As we can see above, switching to a flat table structure does improve accuracy over HNSW (albeit only slightly), which again we would expect to find after our initial research. Flat file structures do indeed improve accuracy; however, their drawbacks lie with their speed and memory efficiencies. But due to the relatively small database we are working with here, and the lack of a real-time environment, those drops in speed are of little concern for us, as we just want pure accuracy with our data. And in fact, Flat indexes drop in speed comes from its retrieval, and its indexing speed is in fact faster than HNSW, so due to the fact we are working with such a relatively small dataset means that Flat ends up being overall faster than HNSW. Those of you familiar with KDB.AI may notice a noticeable absence of one indexing method – IVFPQ. This method was not included in this analysis, as IVFPQ is a method reserved almost exclusively to text, due to its inherent nature of quantizing and indexing words from documents.

So, we can see that our best combination was a Flat index structure, with a dot product similarity metric, which produced an accuracy of 80.4%. And as mentioned before, this accuracy is likely affected by the large proportion of Normal lung images vs the COVID/Lung Opacity/Viral Pneumonia images.

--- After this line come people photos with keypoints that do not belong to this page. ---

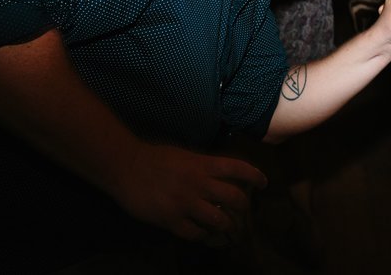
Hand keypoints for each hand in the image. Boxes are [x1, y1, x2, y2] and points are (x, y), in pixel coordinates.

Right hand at [112, 142, 267, 244]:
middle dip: (245, 207)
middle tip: (245, 211)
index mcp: (203, 164)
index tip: (264, 183)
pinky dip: (204, 235)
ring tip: (229, 229)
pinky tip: (205, 234)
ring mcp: (186, 203)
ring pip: (219, 220)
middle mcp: (199, 184)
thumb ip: (203, 166)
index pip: (238, 169)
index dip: (255, 176)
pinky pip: (196, 233)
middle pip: (235, 198)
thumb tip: (221, 176)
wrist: (126, 167)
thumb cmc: (155, 157)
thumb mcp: (185, 155)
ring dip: (228, 226)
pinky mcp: (172, 220)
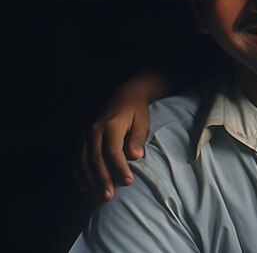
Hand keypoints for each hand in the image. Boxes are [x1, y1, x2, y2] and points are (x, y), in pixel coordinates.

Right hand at [74, 71, 168, 201]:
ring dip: (90, 181)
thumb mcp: (142, 122)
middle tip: (109, 197)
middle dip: (102, 179)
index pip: (113, 150)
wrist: (124, 96)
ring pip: (84, 161)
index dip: (120, 168)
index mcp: (111, 124)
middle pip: (96, 158)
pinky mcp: (82, 138)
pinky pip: (77, 159)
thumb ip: (137, 138)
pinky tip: (85, 188)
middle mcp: (94, 129)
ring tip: (99, 197)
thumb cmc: (136, 112)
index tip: (128, 182)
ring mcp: (85, 134)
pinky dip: (79, 174)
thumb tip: (136, 156)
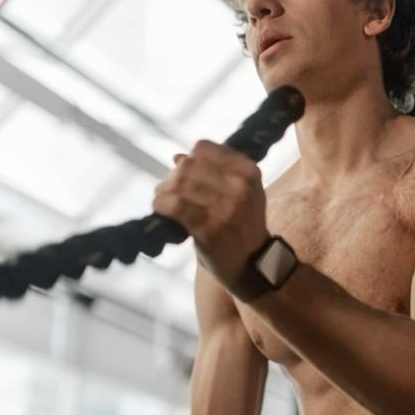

I daresay a similar number of each type of lung scan category would lead to a fairer training of the neural network, as well as meaning our indexing with KDB.AI would be more accurate. And remember, this 80.4% accuracy value is a measure of how accurate the 8 nearest neighbours we get when performing an image search with KDB.AI is in terms of our neighbours being in the same class as our ‘search term’ image. Since the goal here would be for a professional medical practitioner to be observing these nearest neighbours, and determining what our original image should be classified as based off those neighbours, we can allow for a slight drop in accuracy, as the human observing these images would be able to use common sense, intuitiveness, and medical expertise to help bridge this gap to perform incredibly accurate classifications at, we expect, a higher rate than if they didn’t have our KDB.AI Image Search tool at their disposal.

Conclusion

So overall, we can expect that KDB.AI Image Search can used as an exceptional approach for medical diagnostics. Through the power of image recognition, healthcare professionals can expedite the identification process, distinguishing between healthy and diseases lungs with greater accuracy and efficiency. The implications of what this could lead to are profound. Had this technology been available when COVID was only burgeoning, we may have been able to classify COVID patients significantly earlier, and been able to provide treatment and containment swiftly, potentially leading to a reduced spread of the disease.

As we have also seen, this can extend to other diseases, as well. Diseases like viral pneumonia can be identified earlier, leading to timely treatment and interventions, ultimately improving outcomes and saving lives. Moreover, integration of image search technology into the medical industry could lead to streamlining workflows, reducing diagnostic errors, and alleviating burden on already pressures healthcare systems worldwide.

As we navigate the complexities of healthcare and it’s continuing further integration with technology in the 21st century, the emergence of innovations like KDB.AI highlights the potential of technology in reshaping medical diagnostics. Embracing these advancements and fostering collaboration among tech developers, healthcare providers, and policymakers is vital. The advent of KDB.AI in medical diagnostics promises a future of precision and efficiency for global healthcare – which I think we can all agree, would be a bit of a breath of fresh air for us all.